==== Material for the task
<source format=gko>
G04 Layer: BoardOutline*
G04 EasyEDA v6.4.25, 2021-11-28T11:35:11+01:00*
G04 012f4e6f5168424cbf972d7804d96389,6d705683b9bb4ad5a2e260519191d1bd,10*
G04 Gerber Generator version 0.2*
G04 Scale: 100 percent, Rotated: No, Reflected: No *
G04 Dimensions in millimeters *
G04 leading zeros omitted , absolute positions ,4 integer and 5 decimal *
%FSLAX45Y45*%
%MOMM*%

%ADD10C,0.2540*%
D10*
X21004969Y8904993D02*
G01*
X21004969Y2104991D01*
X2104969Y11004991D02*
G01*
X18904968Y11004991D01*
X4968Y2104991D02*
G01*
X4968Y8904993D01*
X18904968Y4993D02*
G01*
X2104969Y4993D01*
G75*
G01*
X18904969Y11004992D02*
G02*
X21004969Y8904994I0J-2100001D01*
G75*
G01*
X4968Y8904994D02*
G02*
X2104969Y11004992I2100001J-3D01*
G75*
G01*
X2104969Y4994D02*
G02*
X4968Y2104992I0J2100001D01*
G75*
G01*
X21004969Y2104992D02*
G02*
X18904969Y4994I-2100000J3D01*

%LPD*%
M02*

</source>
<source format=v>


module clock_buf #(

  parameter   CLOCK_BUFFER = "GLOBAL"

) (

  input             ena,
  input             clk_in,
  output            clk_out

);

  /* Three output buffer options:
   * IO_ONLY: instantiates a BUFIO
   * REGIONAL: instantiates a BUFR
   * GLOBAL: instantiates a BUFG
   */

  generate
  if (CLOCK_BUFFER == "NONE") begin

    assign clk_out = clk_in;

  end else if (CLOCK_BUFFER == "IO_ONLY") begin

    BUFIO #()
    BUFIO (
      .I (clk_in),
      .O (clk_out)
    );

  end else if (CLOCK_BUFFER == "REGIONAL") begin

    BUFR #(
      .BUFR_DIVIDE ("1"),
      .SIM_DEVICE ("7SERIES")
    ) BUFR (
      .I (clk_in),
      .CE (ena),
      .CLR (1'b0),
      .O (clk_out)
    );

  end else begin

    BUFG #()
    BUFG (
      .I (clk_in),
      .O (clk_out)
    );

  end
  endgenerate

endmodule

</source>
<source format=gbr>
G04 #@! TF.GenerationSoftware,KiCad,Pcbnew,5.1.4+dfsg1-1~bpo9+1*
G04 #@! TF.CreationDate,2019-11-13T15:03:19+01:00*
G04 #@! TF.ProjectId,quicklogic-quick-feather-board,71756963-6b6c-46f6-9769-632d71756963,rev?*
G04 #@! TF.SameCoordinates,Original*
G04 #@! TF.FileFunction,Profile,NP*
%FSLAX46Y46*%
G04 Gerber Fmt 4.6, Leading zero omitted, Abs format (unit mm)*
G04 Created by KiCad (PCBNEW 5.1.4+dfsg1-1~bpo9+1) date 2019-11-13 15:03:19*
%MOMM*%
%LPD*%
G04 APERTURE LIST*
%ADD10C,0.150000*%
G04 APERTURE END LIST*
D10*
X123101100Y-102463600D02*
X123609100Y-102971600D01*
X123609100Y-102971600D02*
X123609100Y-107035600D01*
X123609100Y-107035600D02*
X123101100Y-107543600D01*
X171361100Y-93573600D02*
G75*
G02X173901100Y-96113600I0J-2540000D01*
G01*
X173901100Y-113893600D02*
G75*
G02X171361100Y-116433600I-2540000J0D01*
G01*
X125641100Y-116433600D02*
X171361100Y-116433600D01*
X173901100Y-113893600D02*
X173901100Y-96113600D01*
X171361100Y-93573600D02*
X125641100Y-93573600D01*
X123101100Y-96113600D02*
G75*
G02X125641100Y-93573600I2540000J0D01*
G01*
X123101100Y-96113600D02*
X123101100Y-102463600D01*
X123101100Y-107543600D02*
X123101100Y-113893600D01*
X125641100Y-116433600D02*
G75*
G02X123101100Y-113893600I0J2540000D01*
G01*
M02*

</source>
========
What needs to be done
Please transcribe the material above in full, keeping every character intact.

Answer box
<source format=gko>
G04 Layer: BoardOutline*
G04 EasyEDA v6.4.25, 2021-11-28T11:35:11+01:00*
G04 012f4e6f5168424cbf972d7804d96389,6d705683b9bb4ad5a2e260519191d1bd,10*
G04 Gerber Generator version 0.2*
G04 Scale: 100 percent, Rotated: No, Reflected: No *
G04 Dimensions in millimeters *
G04 leading zeros omitted , absolute positions ,4 integer and 5 decimal *
%FSLAX45Y45*%
%MOMM*%

%ADD10C,0.2540*%
D10*
X21004969Y8904993D02*
G01*
X21004969Y2104991D01*
X2104969Y11004991D02*
G01*
X18904968Y11004991D01*
X4968Y2104991D02*
G01*
X4968Y8904993D01*
X18904968Y4993D02*
G01*
X2104969Y4993D01*
G75*
G01*
X18904969Y11004992D02*
G02*
X21004969Y8904994I0J-2100001D01*
G75*
G01*
X4968Y8904994D02*
G02*
X2104969Y11004992I2100001J-3D01*
G75*
G01*
X2104969Y4994D02*
G02*
X4968Y2104992I0J2100001D01*
G75*
G01*
X21004969Y2104992D02*
G02*
X18904969Y4994I-2100000J3D01*

%LPD*%
M02*

</source>
<source format=v>


module clock_buf #(

  parameter   CLOCK_BUFFER = "GLOBAL"

) (

  input             ena,
  input             clk_in,
  output            clk_out

);

  /* Three output buffer options:
   * IO_ONLY: instantiates a BUFIO
   * REGIONAL: instantiates a BUFR
   * GLOBAL: instantiates a BUFG
   */

  generate
  if (CLOCK_BUFFER == "NONE") begin

    assign clk_out = clk_in;

  end else if (CLOCK_BUFFER == "IO_ONLY") begin

    BUFIO #()
    BUFIO (
      .I (clk_in),
      .O (clk_out)
    );

  end else if (CLOCK_BUFFER == "REGIONAL") begin

    BUFR #(
      .BUFR_DIVIDE ("1"),
      .SIM_DEVICE ("7SERIES")
    ) BUFR (
      .I (clk_in),
      .CE (ena),
      .CLR (1'b0),
      .O (clk_out)
    );

  end else begin

    BUFG #()
    BUFG (
      .I (clk_in),
      .O (clk_out)
    );

  end
  endgenerate

endmodule

</source>
<source format=gbr>
G04 #@! TF.GenerationSoftware,KiCad,Pcbnew,5.1.4+dfsg1-1~bpo9+1*
G04 #@! TF.CreationDate,2019-11-13T15:03:19+01:00*
G04 #@! TF.ProjectId,quicklogic-quick-feather-board,71756963-6b6c-46f6-9769-632d71756963,rev?*
G04 #@! TF.SameCoordinates,Original*
G04 #@! TF.FileFunction,Profile,NP*
%FSLAX46Y46*%
G04 Gerber Fmt 4.6, Leading zero omitted, Abs format (unit mm)*
G04 Created by KiCad (PCBNEW 5.1.4+dfsg1-1~bpo9+1) date 2019-11-13 15:03:19*
%MOMM*%
%LPD*%
G04 APERTURE LIST*
%ADD10C,0.150000*%
G04 APERTURE END LIST*
D10*
X123101100Y-102463600D02*
X123609100Y-102971600D01*
X123609100Y-102971600D02*
X123609100Y-107035600D01*
X123609100Y-107035600D02*
X123101100Y-107543600D01*
X171361100Y-93573600D02*
G75*
G02X173901100Y-96113600I0J-2540000D01*
G01*
X173901100Y-113893600D02*
G75*
G02X171361100Y-116433600I-2540000J0D01*
G01*
X125641100Y-116433600D02*
X171361100Y-116433600D01*
X173901100Y-113893600D02*
X173901100Y-96113600D01*
X171361100Y-93573600D02*
X125641100Y-93573600D01*
X123101100Y-96113600D02*
G75*
G02X125641100Y-93573600I2540000J0D01*
G01*
X123101100Y-96113600D02*
X123101100Y-102463600D01*
X123101100Y-107543600D02*
X123101100Y-113893600D01*
X125641100Y-116433600D02*
G75*
G02X123101100Y-113893600I0J2540000D01*
G01*
M02*

</source>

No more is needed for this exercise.